Kimi Raikkonen is somewhat of a forgotten man this Formula 1 season, but he does rank third in the championship at the moment, 10 points ahead of Ricciardo and 12 points ahead of Bottas.

However, both Ricciardo and Bottas are likely thought to have had better seasons – Ricciardo has the aforementioned wins (at China and Monaco) and the only thing that has kept Bottas from the top step of the podium is a string of horrendous luck.

However, Raikkonen, to his credit, has picked up the pieces whenever others around him have faltered, and he has six podium finishes through 10 races.

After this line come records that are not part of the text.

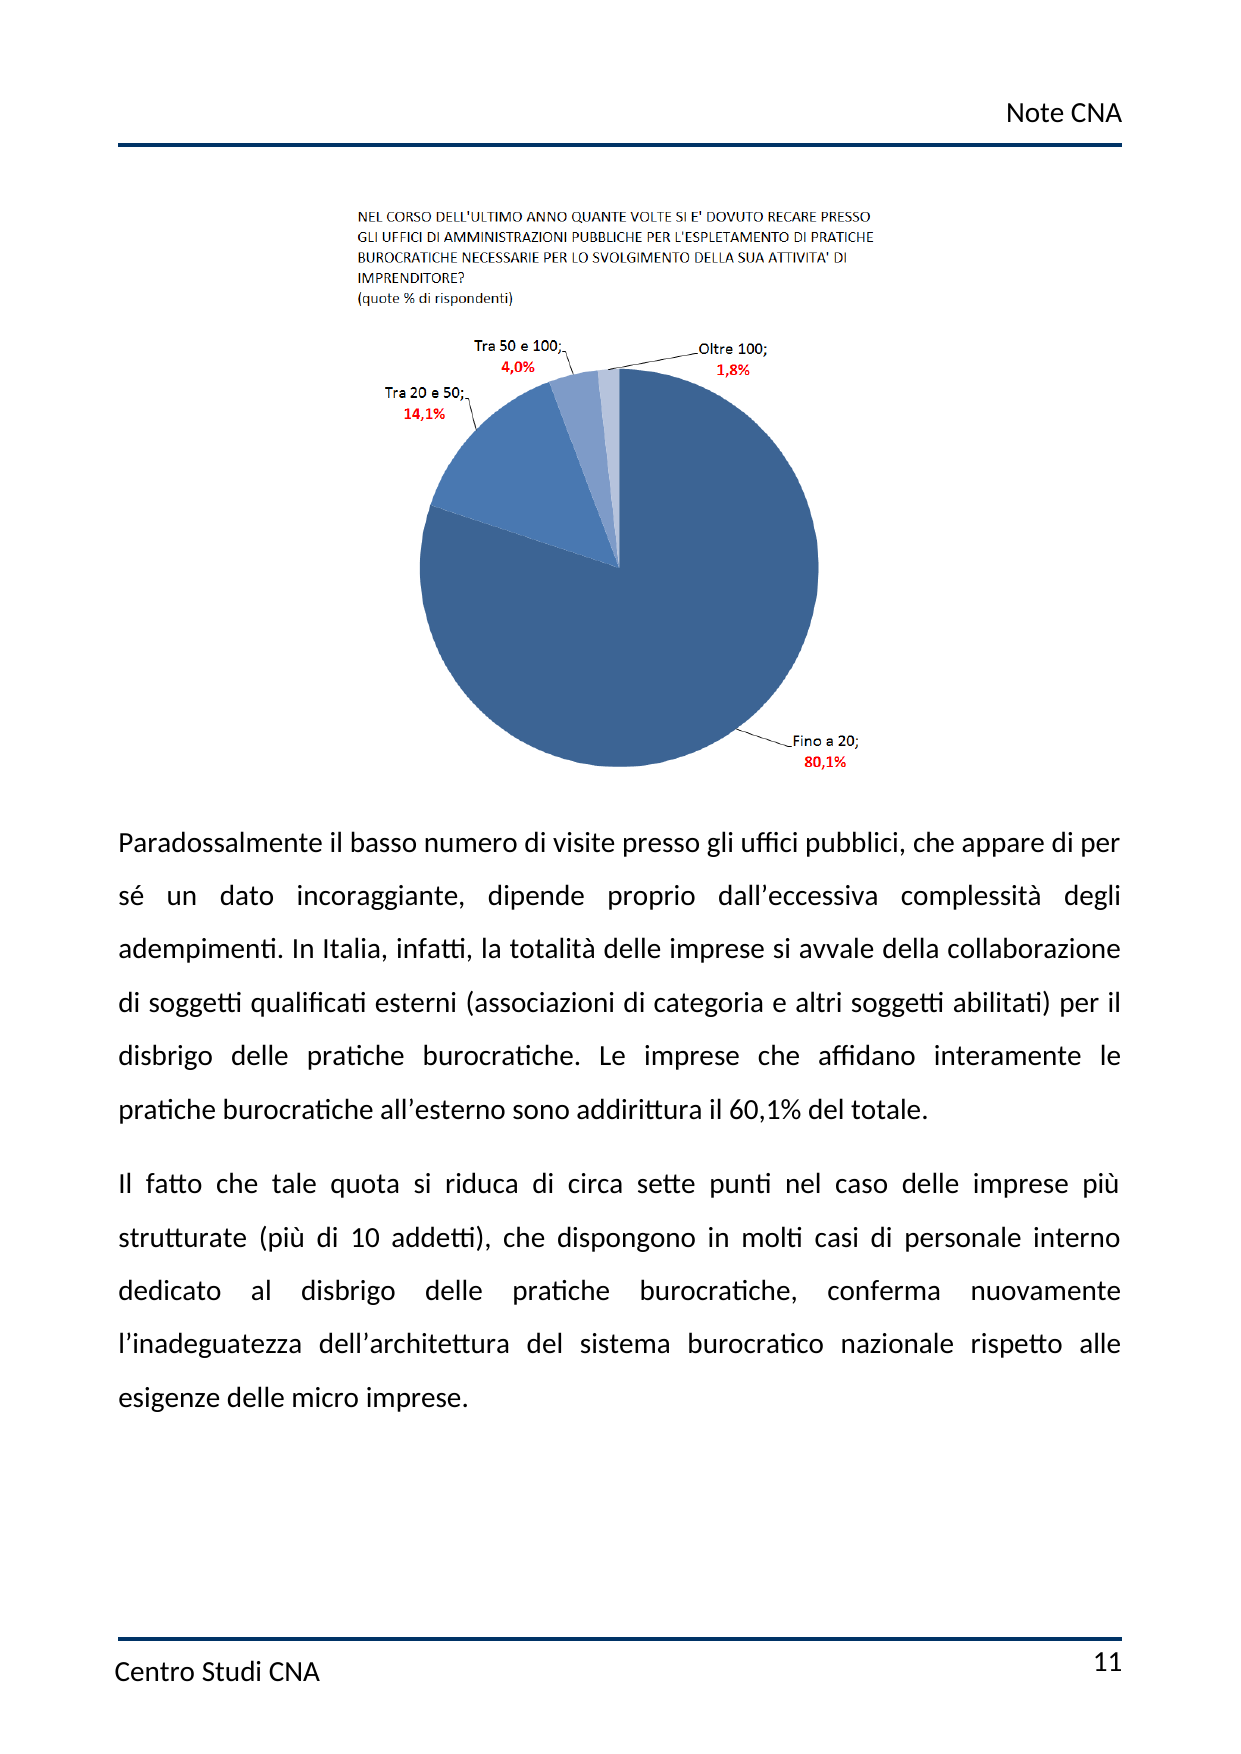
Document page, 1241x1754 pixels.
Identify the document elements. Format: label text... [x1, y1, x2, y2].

text Paradossalmente il basso numero di visite presso gli uffici pubblici, che appare di per sé un dato incoraggiante, dipende proprio dall’eccessiva complessità degli adempimenti. In Italia, infatti, la totalità delle imprese si avvale della collaborazione di soggetti qualificati esterni (associazioni di categoria e altri soggetti abilitati) per il disbrigo delle pratiche burocratiche. Le imprese che affidano interamente le pratiche burocratiche all’esterno sono addirittura il 60,1% del totale. [118, 824, 1122, 1127]
text Il fatto che tale quota si riduca di circa sette punti nel caso delle imprese più strutturate (più di 10 addetti), che dispongono in molti casi di personale interno dedicato al disbrigo delle pratiche burocratiche, conferma nuovamente l’inadeguatezza dell’architettura del sistema burocratico nazionale rispetto alle esigenze delle micro imprese. [118, 1165, 1122, 1414]
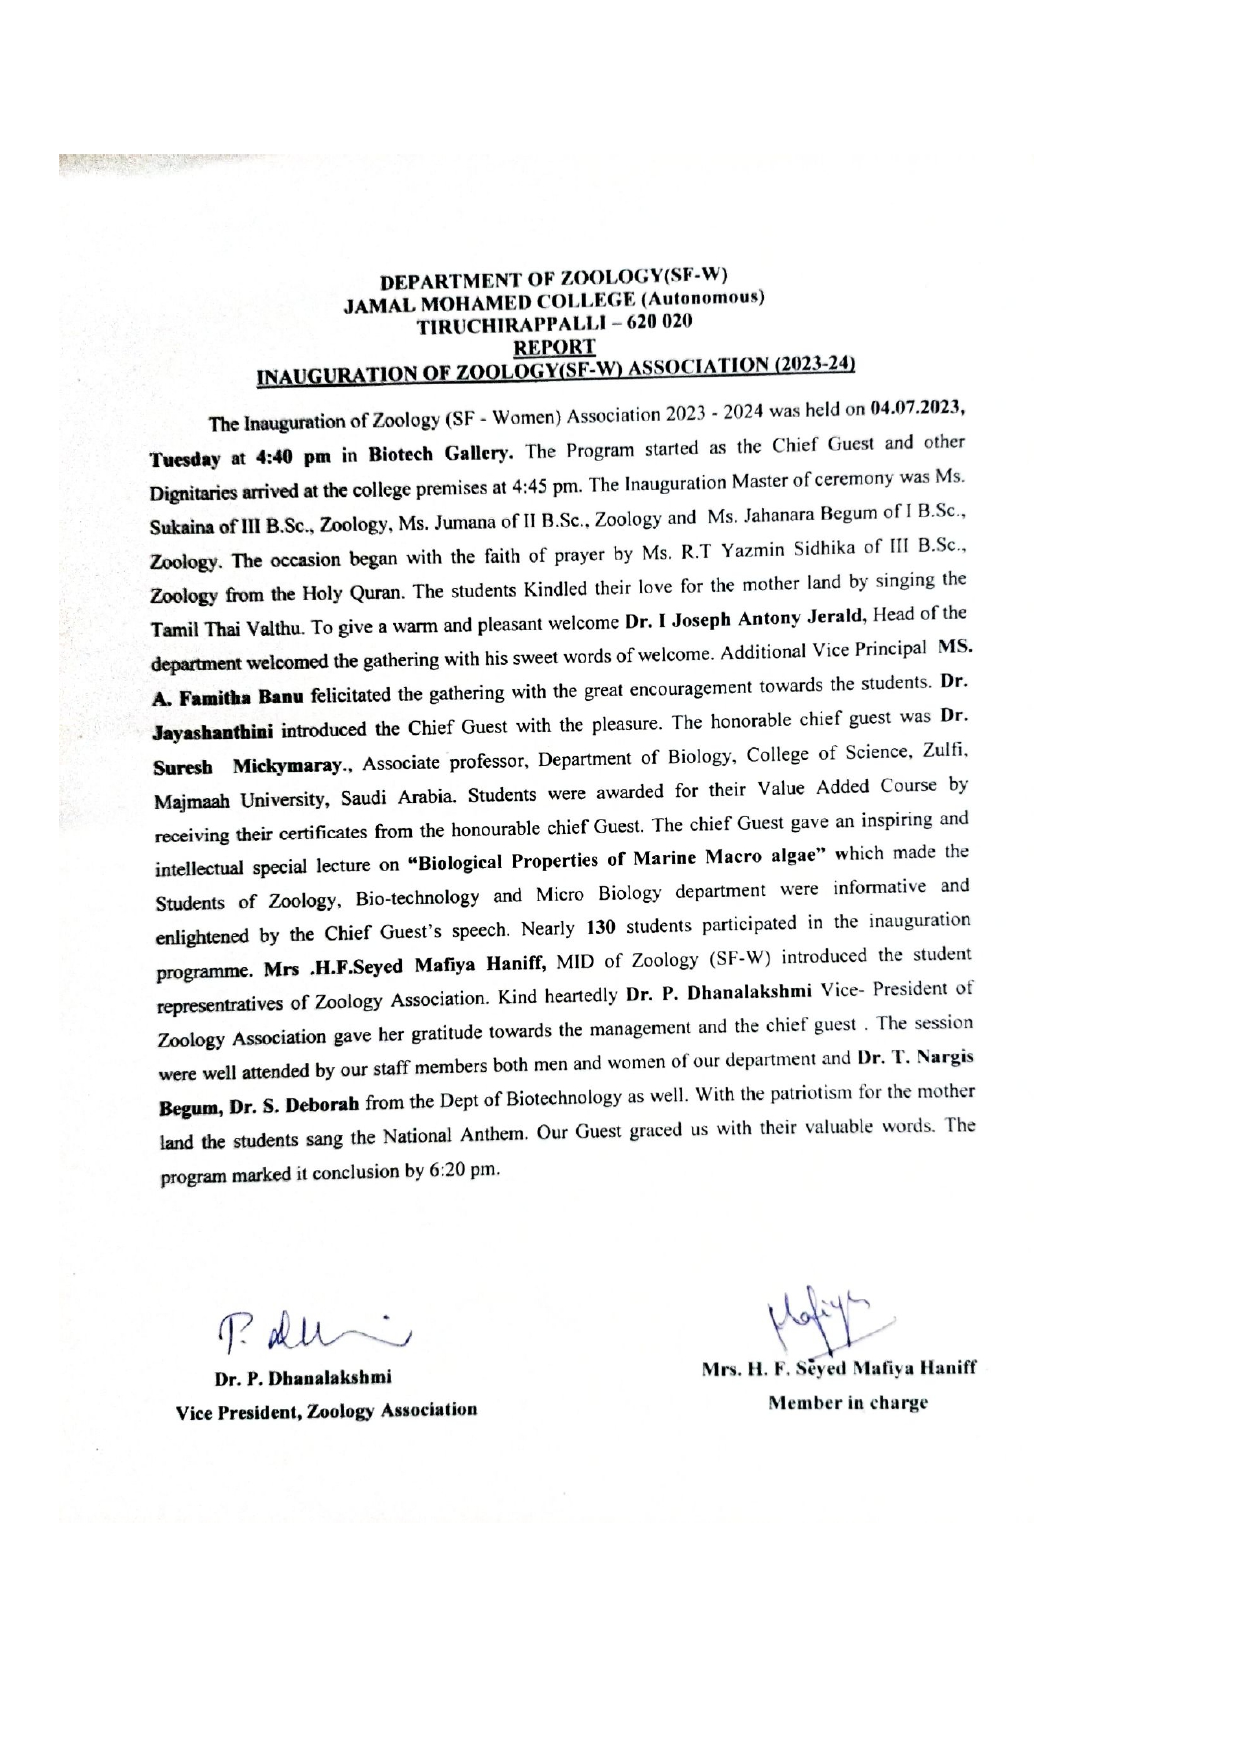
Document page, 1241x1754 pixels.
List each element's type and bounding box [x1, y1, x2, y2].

However, in order to fully silence any critics, and maybe even keep his Ferrari drive, Raikkonen would do well to get a win in 2018.

Misc.

  • The driver challenging Raikkonen’s position within Ferrari is Sauber’s Charles Leclerc. The Ferrari junior driver has five points finishes, and that could have been six if not for a pit stop error at Silverstone that caused him to leave his pit stall with a loose wheel – it forced him to retire. Leclerc’s star is on the rise, and he could shine again in Germany.
  • Nico Hulkenberg is the “other” German driver on the grid. And though he has a 24 Hours of Le Mans win to his name, he is yet to finish on the podium in an F1 race. The Renault package may not be a podium threat in usual circumstances, but if he stays clean and others falter, he could sneak in there…and doing so in his home race would make that overdue podium even sweeter.
  • After a pair of eighth place finishes, Fernando Alonso has helped McLaren at least stop the bleeding after a dismal stretch of races from Monaco through France in which the team scored zero points. However, the team still has a long way to go, and Germany could be another weekend of struggles.